▶ **What to do**:
Give the data below again exactly as written, but without the pictures.

▶ **Data section**:
....

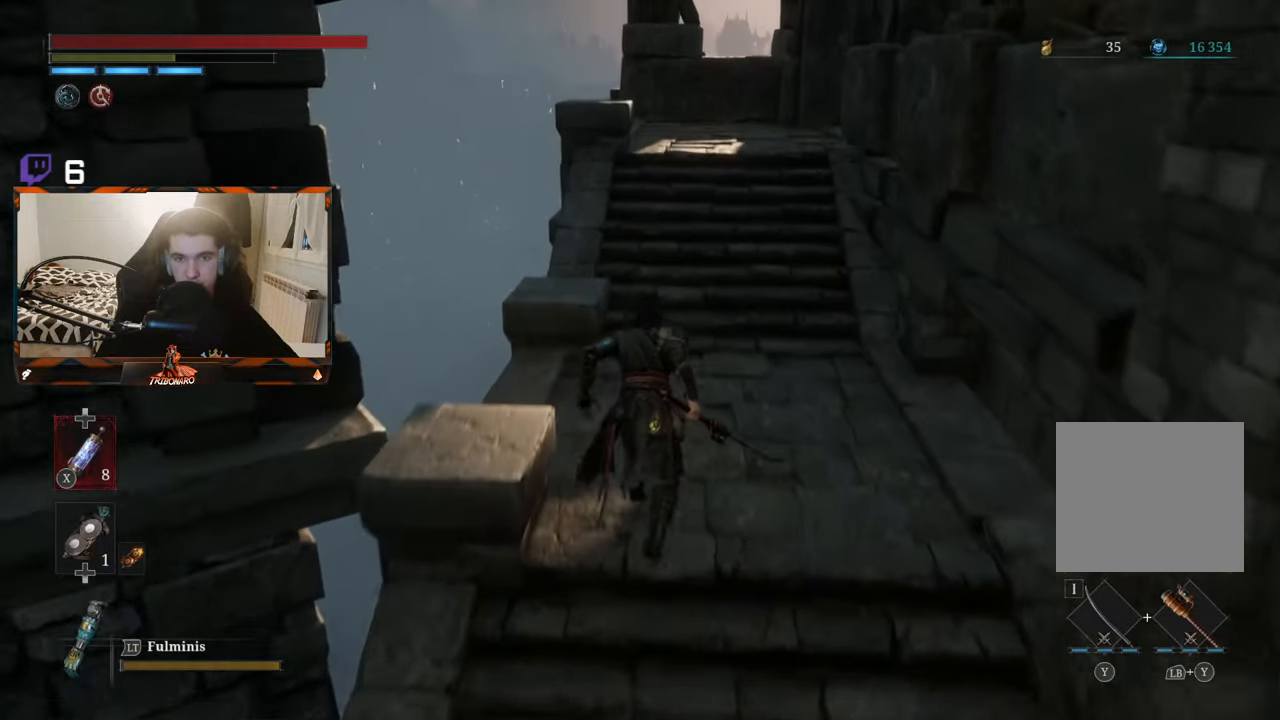
{"buttons": ["B"], "left_stick": "up", "right_stick": "center", "events": []}
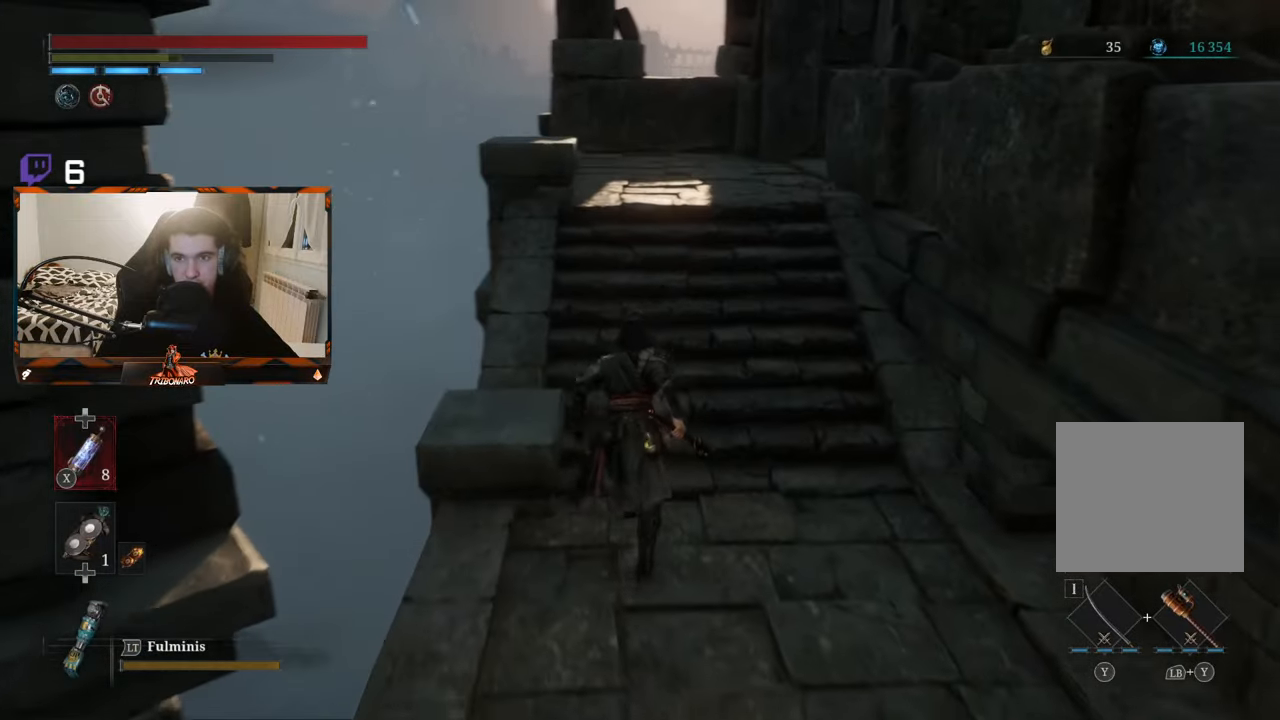
{"buttons": ["B"], "left_stick": "up", "right_stick": "center", "events": []}
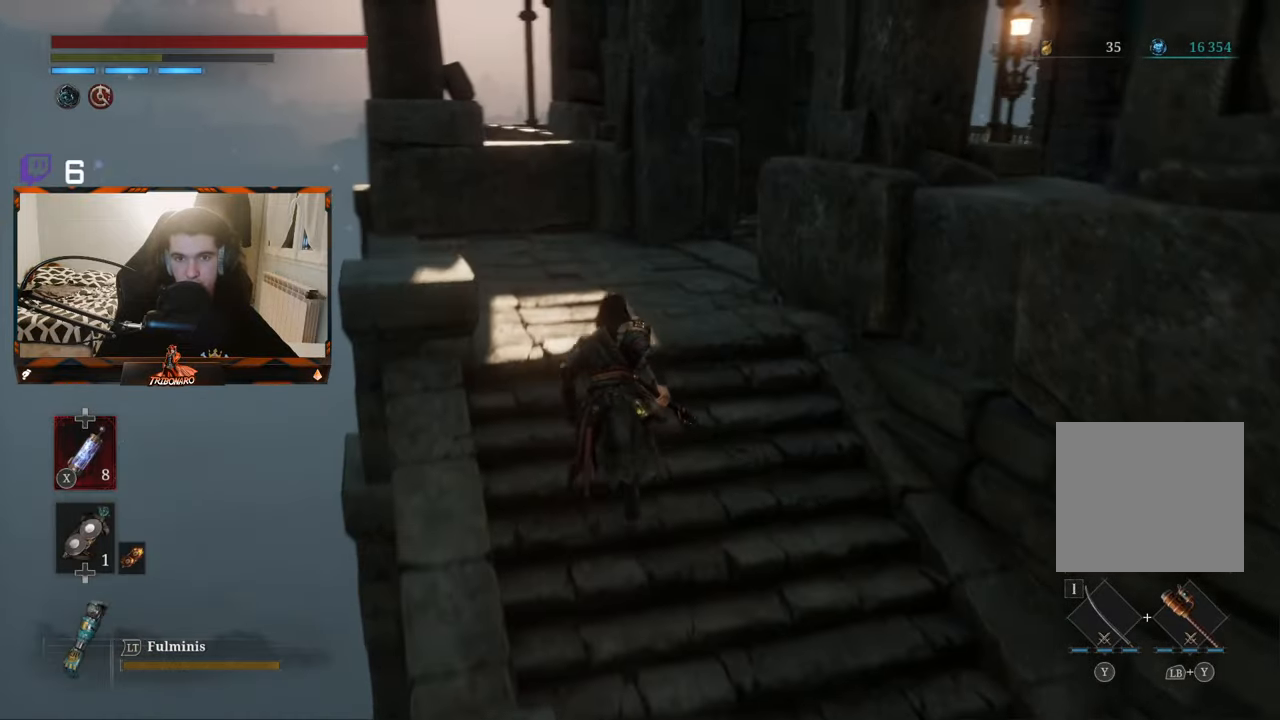
{"buttons": ["B"], "left_stick": "up", "right_stick": "right", "events": [[166, "right_stick", "right"]]}
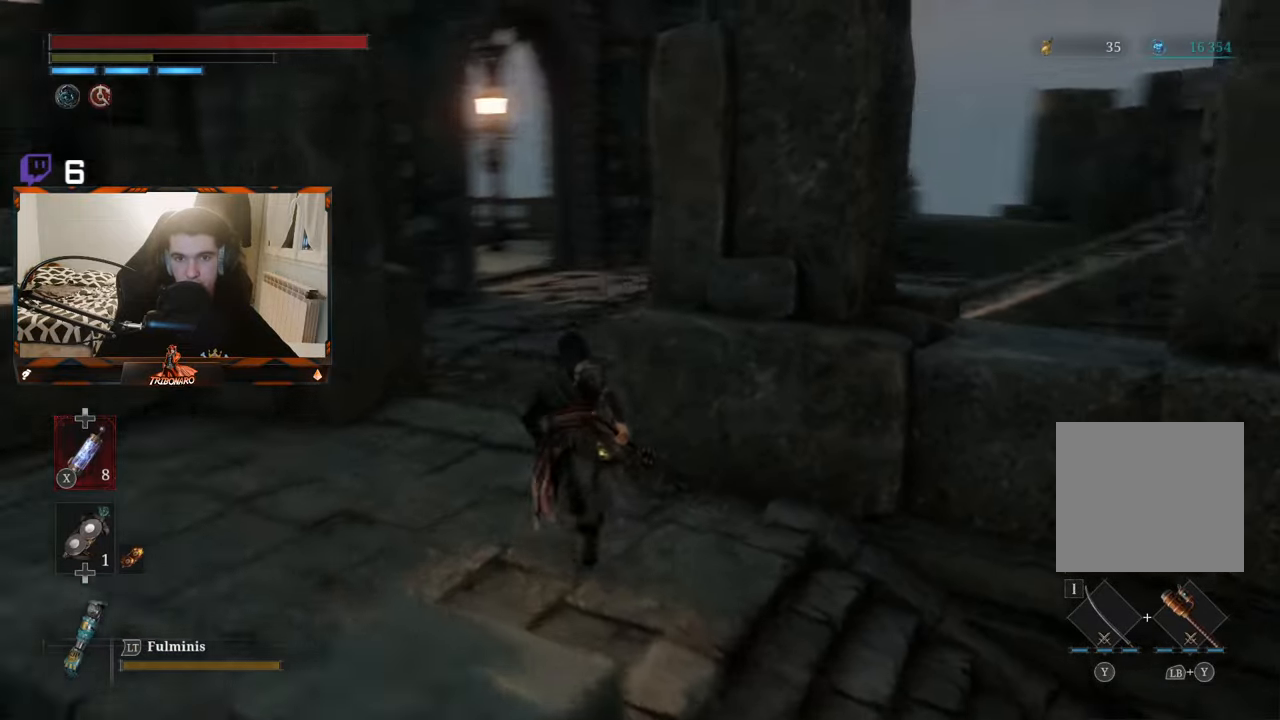
{"buttons": ["B"], "left_stick": "up", "right_stick": "center", "events": [[83, "right_stick", "center"], [250, "right_stick", "right"], [433, "right_stick", "center"]]}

....

▶ **Solution to the problem**:
{"buttons": ["B"], "left_stick": "up", "right_stick": "center", "events": []}
{"buttons": ["B"], "left_stick": "up", "right_stick": "center", "events": []}
{"buttons": ["B"], "left_stick": "up", "right_stick": "right", "events": [[166, "right_stick", "right"]]}
{"buttons": ["B"], "left_stick": "up", "right_stick": "center", "events": [[83, "right_stick", "center"], [250, "right_stick", "right"], [433, "right_stick", "center"]]}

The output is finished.